* _YOUR INSTRUCTIONS_:
Count the lines in the records below that contain the string "mange", treating uppercase and lowercase as distinct. Give the number alone.

[[ GIVEN RECORDS, beginning ]]

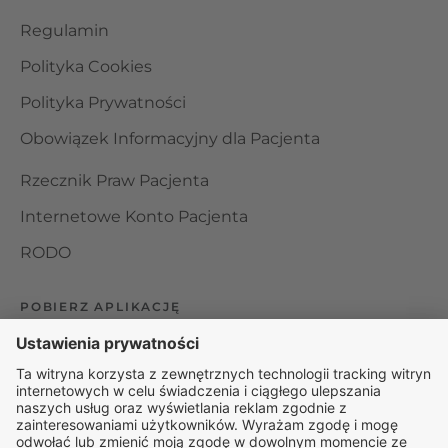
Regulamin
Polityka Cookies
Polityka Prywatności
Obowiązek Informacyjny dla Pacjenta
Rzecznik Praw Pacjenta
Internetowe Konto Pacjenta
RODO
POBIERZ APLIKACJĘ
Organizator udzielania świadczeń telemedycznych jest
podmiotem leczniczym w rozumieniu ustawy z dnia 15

[[ GIVEN RECORDS, end ]]
[[ GIVEN RECORDS, beginning ]]

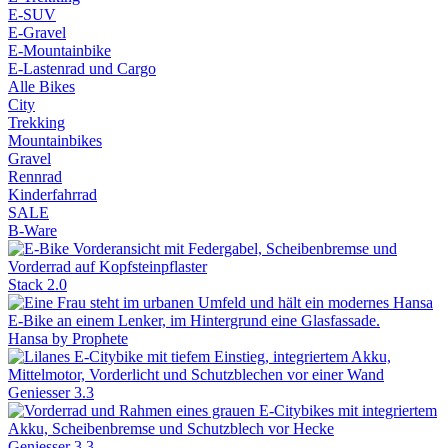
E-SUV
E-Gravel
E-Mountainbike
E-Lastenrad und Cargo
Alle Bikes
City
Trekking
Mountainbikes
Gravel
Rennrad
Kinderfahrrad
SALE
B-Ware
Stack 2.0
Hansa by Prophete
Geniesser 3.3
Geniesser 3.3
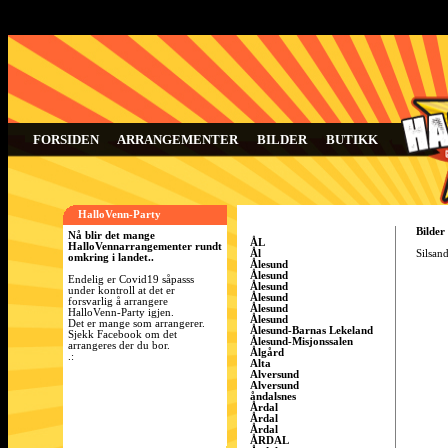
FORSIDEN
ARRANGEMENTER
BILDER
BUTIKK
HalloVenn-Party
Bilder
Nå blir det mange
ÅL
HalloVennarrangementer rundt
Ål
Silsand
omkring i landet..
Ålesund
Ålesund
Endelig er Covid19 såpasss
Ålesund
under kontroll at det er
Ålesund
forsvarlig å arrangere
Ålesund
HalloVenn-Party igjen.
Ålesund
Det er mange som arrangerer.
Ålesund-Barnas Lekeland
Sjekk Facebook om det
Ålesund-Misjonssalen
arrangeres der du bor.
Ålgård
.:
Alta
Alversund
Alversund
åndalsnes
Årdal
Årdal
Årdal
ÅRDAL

[[ GIVEN RECORDS, end ]]

* _SOLUTION_:
2